# PROBLEM:
For this exercise, set down all the records exactly as given.

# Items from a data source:
##########

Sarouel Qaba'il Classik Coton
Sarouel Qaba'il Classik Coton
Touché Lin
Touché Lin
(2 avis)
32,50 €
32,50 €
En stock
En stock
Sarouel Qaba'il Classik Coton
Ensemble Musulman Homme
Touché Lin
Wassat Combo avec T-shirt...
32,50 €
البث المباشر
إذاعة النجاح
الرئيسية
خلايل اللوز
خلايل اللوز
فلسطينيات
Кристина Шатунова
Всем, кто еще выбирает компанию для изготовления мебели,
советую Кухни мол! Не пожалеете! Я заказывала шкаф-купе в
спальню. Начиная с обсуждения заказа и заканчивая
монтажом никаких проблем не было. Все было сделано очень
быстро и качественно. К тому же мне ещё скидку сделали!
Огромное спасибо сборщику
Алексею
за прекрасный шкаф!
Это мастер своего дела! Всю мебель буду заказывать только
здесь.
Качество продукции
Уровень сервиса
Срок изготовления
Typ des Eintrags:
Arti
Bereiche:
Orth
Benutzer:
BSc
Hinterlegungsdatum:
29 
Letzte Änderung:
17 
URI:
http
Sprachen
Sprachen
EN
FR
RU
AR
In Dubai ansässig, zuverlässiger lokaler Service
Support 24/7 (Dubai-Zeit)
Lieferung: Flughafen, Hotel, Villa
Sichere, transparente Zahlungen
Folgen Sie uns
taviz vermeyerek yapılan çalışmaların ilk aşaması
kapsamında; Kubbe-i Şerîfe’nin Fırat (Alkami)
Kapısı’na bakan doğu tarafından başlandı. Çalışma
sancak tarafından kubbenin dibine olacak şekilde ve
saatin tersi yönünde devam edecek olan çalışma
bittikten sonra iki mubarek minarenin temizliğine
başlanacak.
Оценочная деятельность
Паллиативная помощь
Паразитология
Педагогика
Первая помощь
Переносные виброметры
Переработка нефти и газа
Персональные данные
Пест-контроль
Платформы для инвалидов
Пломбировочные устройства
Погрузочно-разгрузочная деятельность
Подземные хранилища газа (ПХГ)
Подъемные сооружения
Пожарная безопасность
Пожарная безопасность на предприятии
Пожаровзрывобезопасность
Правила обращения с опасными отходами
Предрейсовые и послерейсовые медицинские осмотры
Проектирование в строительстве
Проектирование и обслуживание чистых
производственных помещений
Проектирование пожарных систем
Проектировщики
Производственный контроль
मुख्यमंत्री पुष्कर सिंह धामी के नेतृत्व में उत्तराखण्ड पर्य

##########

# RESULT OF THIS EXERCISE:
Sarouel Qaba'il Classik Coton
Sarouel Qaba'il Classik Coton
Touché Lin
Touché Lin
(2 avis)
32,50 €
32,50 €
En stock
En stock
Sarouel Qaba'il Classik Coton
Ensemble Musulman Homme
Touché Lin
Wassat Combo avec T-shirt...
32,50 €
البث المباشر
إذاعة النجاح
الرئيسية
خلايل اللوز
خلايل اللوز
فلسطينيات
Кристина Шатунова
Всем, кто еще выбирает компанию для изготовления мебели,
советую Кухни мол! Не пожалеете! Я заказывала шкаф-купе в
спальню. Начиная с обсуждения заказа и заканчивая
монтажом никаких проблем не было. Все было сделано очень
быстро и качественно. К тому же мне ещё скидку сделали!
Огромное спасибо сборщику
Алексею
за прекрасный шкаф!
Это мастер своего дела! Всю мебель буду заказывать только
здесь.
Качество продукции
Уровень сервиса
Срок изготовления
Typ des Eintrags:
Arti
Bereiche:
Orth
Benutzer:
BSc
Hinterlegungsdatum:
29 
Letzte Änderung:
17 
URI:
http
Sprachen
Sprachen
EN
FR
RU
AR
In Dubai ansässig, zuverlässiger lokaler Service
Support 24/7 (Dubai-Zeit)
Lieferung: Flughafen, Hotel, Villa
Sichere, transparente Zahlungen
Folgen Sie uns
taviz vermeyerek yapılan çalışmaların ilk aşaması
kapsamında; Kubbe-i Şerîfe’nin Fırat (Alkami)
Kapısı’na bakan doğu tarafından başlandı. Çalışma
sancak tarafından kubbenin dibine olacak şekilde ve
saatin tersi yönünde devam edecek olan çalışma
bittikten sonra iki mubarek minarenin temizliğine
başlanacak.
Оценочная деятельность
Паллиативная помощь
Паразитология
Педагогика
Первая помощь
Переносные виброметры
Переработка нефти и газа
Персональные данные
Пест-контроль
Платформы для инвалидов
Пломбировочные устройства
Погрузочно-разгрузочная деятельность
Подземные хранилища газа (ПХГ)
Подъемные сооружения
Пожарная безопасность
Пожарная безопасность на предприятии
Пожаровзрывобезопасность
Правила обращения с опасными отходами
Предрейсовые и послерейсовые медицинские осмотры
Проектирование в строительстве
Проектирование и обслуживание чистых
производственных помещений
Проектирование пожарных систем
Проектировщики
Производственный контроль
मुख्यमंत्री पुष्कर सिंह धामी के नेतृत्व में उत्तराखण्ड पर्य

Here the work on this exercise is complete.